Please output exactly the part of the records below that opens with the line containing "pinky pip: (161, 132)" and closes with the line containing "index pip: (111, 114)", both lines included, and nothing else.
-*-*-
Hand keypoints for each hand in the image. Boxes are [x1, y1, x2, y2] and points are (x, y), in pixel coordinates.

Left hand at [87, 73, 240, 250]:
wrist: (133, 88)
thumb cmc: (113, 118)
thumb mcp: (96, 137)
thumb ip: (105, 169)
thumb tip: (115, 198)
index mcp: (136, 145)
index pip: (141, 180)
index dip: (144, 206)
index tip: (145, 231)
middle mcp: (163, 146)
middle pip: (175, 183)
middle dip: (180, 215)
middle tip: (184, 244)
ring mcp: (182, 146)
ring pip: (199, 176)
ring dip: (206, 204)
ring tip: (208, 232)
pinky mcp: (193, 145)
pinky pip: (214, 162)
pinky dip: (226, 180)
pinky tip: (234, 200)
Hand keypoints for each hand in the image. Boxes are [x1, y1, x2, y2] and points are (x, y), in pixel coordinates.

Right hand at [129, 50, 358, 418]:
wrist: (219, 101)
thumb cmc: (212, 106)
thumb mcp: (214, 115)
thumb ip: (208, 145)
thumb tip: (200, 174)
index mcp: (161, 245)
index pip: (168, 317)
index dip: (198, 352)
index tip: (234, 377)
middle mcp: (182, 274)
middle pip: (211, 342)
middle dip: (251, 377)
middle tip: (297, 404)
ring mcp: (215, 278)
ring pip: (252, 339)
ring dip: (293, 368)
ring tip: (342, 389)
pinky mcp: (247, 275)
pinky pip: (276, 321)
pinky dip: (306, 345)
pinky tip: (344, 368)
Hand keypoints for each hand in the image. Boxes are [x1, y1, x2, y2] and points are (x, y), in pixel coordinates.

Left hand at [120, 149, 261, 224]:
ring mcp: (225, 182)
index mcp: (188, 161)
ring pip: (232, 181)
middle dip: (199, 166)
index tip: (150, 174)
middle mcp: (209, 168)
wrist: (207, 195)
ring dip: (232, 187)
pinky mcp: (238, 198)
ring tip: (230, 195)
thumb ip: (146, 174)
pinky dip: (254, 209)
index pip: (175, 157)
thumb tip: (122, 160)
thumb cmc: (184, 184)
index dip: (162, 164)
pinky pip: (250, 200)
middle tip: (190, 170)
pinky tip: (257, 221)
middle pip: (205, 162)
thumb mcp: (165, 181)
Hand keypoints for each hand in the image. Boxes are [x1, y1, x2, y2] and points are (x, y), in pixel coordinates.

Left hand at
-*-*-
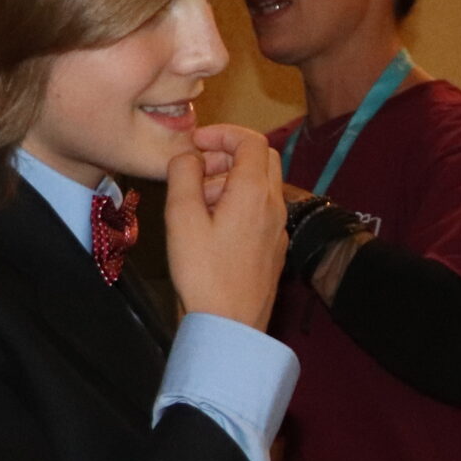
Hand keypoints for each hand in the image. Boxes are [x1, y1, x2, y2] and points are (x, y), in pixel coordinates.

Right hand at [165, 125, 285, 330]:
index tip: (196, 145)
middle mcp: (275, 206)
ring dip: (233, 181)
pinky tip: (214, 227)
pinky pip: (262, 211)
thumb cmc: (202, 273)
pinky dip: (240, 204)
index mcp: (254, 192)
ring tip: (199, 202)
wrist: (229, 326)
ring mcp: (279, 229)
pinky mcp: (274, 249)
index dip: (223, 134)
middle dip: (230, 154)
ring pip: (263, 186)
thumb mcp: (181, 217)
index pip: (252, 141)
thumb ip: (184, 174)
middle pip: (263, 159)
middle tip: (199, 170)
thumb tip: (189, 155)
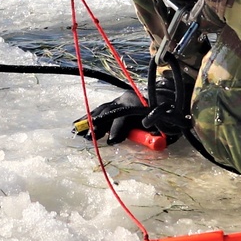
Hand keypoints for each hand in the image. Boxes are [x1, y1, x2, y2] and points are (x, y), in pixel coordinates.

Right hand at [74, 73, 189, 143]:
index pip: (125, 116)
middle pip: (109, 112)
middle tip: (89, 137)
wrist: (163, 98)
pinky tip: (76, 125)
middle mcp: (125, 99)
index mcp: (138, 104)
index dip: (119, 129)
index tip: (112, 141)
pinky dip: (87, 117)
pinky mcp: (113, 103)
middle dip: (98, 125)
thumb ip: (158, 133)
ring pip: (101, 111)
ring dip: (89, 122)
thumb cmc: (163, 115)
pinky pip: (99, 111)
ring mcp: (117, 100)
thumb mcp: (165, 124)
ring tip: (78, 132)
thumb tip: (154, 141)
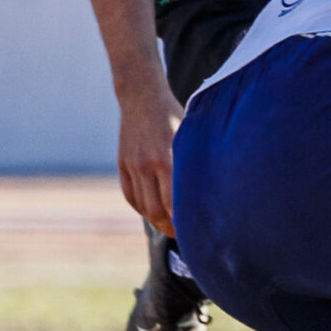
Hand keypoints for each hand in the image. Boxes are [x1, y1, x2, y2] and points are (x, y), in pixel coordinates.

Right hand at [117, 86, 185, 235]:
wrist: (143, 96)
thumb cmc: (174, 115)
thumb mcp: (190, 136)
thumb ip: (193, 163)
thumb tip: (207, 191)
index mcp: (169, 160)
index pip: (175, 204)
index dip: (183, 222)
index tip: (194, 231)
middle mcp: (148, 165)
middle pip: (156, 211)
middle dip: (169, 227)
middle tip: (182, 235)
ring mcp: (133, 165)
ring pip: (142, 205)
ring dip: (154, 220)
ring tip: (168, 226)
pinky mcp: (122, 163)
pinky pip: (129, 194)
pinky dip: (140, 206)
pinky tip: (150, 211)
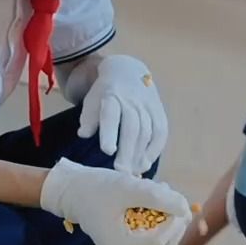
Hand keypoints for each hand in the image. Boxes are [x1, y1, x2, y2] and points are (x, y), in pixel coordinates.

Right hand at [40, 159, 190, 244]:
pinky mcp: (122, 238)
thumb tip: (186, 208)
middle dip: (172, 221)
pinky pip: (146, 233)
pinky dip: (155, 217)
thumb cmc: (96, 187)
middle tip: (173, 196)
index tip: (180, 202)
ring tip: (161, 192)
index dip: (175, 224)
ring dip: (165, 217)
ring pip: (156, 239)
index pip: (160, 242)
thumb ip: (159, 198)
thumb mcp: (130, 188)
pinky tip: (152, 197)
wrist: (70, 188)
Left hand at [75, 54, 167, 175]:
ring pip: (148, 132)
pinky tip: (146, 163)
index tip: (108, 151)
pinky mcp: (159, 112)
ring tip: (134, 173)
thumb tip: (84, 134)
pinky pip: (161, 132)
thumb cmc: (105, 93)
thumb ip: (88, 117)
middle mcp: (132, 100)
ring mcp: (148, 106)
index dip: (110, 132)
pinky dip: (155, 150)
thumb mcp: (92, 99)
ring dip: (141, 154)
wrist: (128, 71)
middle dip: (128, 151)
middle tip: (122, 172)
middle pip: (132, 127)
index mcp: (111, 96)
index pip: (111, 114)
-*-*-
§ **THE COMPLETED TASK**
pinky pip: (161, 132)
thumb cmc: (105, 93)
thumb ip: (88, 117)
middle mcp: (132, 100)
ring mcp: (148, 106)
index dip: (110, 132)
pinky dip: (155, 150)
thumb mcp: (92, 99)
ring dip: (141, 154)
wrist: (128, 71)
middle dip: (128, 151)
middle tip: (122, 172)
middle pip: (132, 127)
index mcp: (111, 96)
index pip: (111, 114)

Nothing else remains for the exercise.